ABD Dışişleri Sözcüsü John Kirby de 27 Temmuz'da yaptığı açıklamada Suriye sınırı içinde "güvenlik bölgesi" oluşturması konusunda, "Böyle bir bölge oluşturulmasına karar verilmiş değil. Amerika'nın böyle bir planı yok" dedi.
‘IŞİD'DEN ARINDIRILMIŞ BÖLGE' KONUSUNDA İKİ ÜLKE MUTABIK
Kısacası, Türkiye ile ABD arasındaki İncirlik mutabakatında uçuş yasağını da içeren bir güvenli bölge bulunmuyor ancak "IŞİD'den arındırılmış bölge" yaratma konusunda iki ülke de mutabık. IŞİD'den arındırılmış bölgenin şu anda büyük ölçüde IŞİD'in kontrol ettiği Mare-Cerablus arasında kalan 90 kilometre uzunluğunda ve yaklaşık 40 kilometre derinliğindeki alanda oluşturulması planlanıyor.
'TÜRKİYE'NİN HEDEFİ IŞİD'DEN BOŞALACAK BÖLGEYİ TÜRKMENLER'İN KONTROL ETMESİ'
Orta Doğu Stratejik Araştırmalar Merkezi (ORSAM) uzmanı Oytun Orhan da şu anda ABD ve Türkiye'nin önceliğinin bu bölgenin IŞİD'den temizlenmesi olduğunu düşünüyor.

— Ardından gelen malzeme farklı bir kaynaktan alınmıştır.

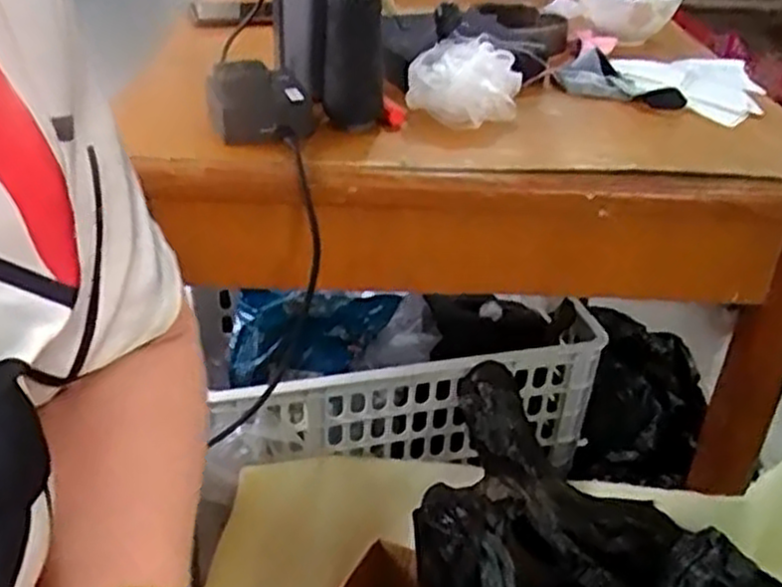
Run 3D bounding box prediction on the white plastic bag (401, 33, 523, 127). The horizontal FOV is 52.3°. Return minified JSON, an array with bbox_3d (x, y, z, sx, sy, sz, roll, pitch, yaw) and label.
[{"bbox_3d":[0.062,-0.181,0.683,0.096,0.050,0.072,7,34,6],"label":"white plastic bag"}]

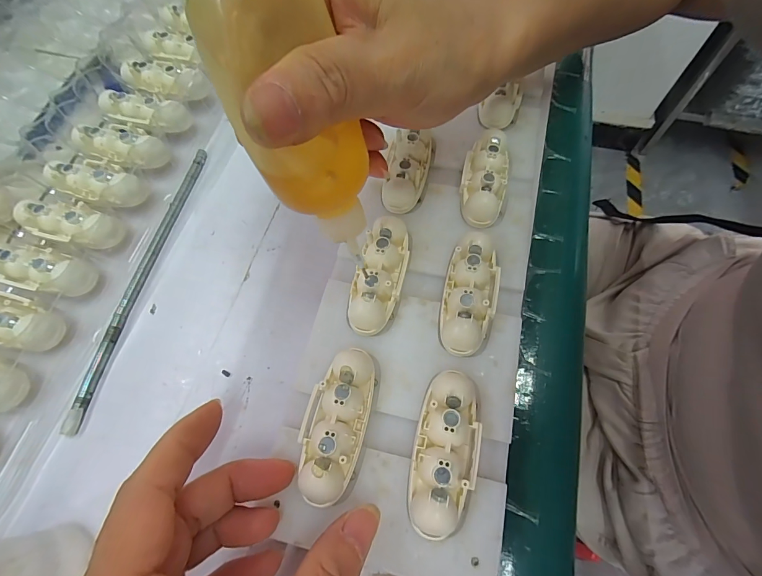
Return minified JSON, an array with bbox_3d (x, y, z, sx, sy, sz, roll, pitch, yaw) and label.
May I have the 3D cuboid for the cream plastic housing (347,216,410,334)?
[{"bbox_3d":[0.000,-0.008,0.187,0.023,0.014,0.061,14,69,7],"label":"cream plastic housing"}]

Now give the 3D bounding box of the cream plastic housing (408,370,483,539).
[{"bbox_3d":[0.027,0.065,0.154,0.025,0.019,0.061,13,69,7],"label":"cream plastic housing"}]

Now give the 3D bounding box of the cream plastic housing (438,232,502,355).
[{"bbox_3d":[0.044,0.003,0.181,0.025,0.015,0.058,13,69,7],"label":"cream plastic housing"}]

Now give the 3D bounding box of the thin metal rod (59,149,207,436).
[{"bbox_3d":[-0.139,-0.013,0.218,0.008,0.008,0.182,8,66,6],"label":"thin metal rod"}]

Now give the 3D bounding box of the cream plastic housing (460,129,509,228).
[{"bbox_3d":[0.058,-0.062,0.210,0.023,0.017,0.058,14,67,8],"label":"cream plastic housing"}]

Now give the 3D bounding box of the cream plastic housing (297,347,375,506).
[{"bbox_3d":[-0.020,0.056,0.160,0.026,0.019,0.061,11,69,7],"label":"cream plastic housing"}]

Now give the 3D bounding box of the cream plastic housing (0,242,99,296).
[{"bbox_3d":[-0.191,-0.011,0.209,0.056,0.016,0.023,10,66,7],"label":"cream plastic housing"}]

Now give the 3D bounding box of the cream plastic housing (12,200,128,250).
[{"bbox_3d":[-0.184,-0.038,0.220,0.058,0.016,0.022,14,67,8],"label":"cream plastic housing"}]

IŞİD'den arındırılan bölgenin güvenliğinin nasıl sağlanacağı, buraya yerleştirilecek ÖSO unsurlarının nasıl seçileceği konusu ise belirsizliğini koruyor. Dışişleri yetkilileri bu konuyu operasyonel bir konu olarak görüyor ve operasyonel ayrıntıların süreç içinde ortaya çıkacağını ifade ediyor.
Orhan'a göre Türkiye IŞİD'den arındırılan bölgenin kontrolünü Türkmenler'in sağlamasını hedefliyor: "Bir sonraki aşamada da bölgedeki yerel unsurların, ki bu bölge daha çok Türkmenler'in yaşadığı bir bölge, Türkmenler'in kontrolü ele geçirmesi hedefleniyor. Bu noktada Türkiye'nin sınır ötesinden gerek hava saldırıları ve gerek sınır ötesinden top saldırıları vasıtasıyla buradaki yerel müttefik unsurların IŞİD'e karşı desteklemesi, koruması planlanıyor."

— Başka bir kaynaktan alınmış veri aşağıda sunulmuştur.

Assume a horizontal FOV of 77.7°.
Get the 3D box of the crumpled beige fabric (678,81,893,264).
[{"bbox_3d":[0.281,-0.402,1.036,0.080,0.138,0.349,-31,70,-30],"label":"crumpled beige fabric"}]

MÜLTECİLER İÇİN İKİ SENARYO
IŞİD'den arındırılan bölgeye yerleştirilecek mülteciler konusunun iki boyutu bulunuyor. Suriye'deki çatışmaların seyrine göre Suriye'den yeni bir mülteci akımı olması durumunda bu mültecilerin Türkiye'ye gelmeden bu alanda barındırılması ya da Türkiye'deki kamplarda bulunanlardan isteyenlerin bu bölgeye yerleştirilmesi öngörülen senaryolar arasında yer alıyor. Ancak bu iki senaryonun da kısa vadede gerçekleşmesi mümkün görünmüyor.
ORSAM uzmanı Orhan da Türkiye'nin IŞİD'den arındırılmış bölgeyi, PYD'nin Suriye'nin kuzeyinde bir Kürt kuşağı kurmasını önlemek amacıyla kullanmak istediği görüşünde. Orhan, "Bu bölge özellikle PKK'nın Suriye kolu PYD'nin kontrolünde bir bütüncül Kürt bölgesinin engellenmesi açısından önem taşıyor" dedi.
PYD KONUSUNDA FARKLI AÇIKLAMALAR
PYD'nin Suriye'nin kuzeyinde güçlenmesinin engellenmesi Ankara'nın öncelikleri arasında yer almasına karşın PYD konusunda da Türk ve Amerikan taraflarından farklı açıklamalar geliyor.
Buna karşın ABD'nin IŞİD'le mücadele kapsamında PYD ile işbirliği yaptığı bilinen bir gerçek. Geçtiğimiz yıl Kobani bu yıl da Tel Abyad'da yaşanan çatışmalarda ABD'nin hava desteğinin PYD'ye IŞİD karşısında önemli destek sağladığı biliniyor.
İncirlik ve gerektiğinde açılacak diğer Türk hava üslerinin kullanımıyla birlikte yeni bir boyut alacak olan IŞİD'le mücadele konusunun önümüzdeki süreçte hem Türkiye hem de bölge dinamikleri açısından önemli bir gündem maddesi olacağı ise tartışma götürmez bir gerçek.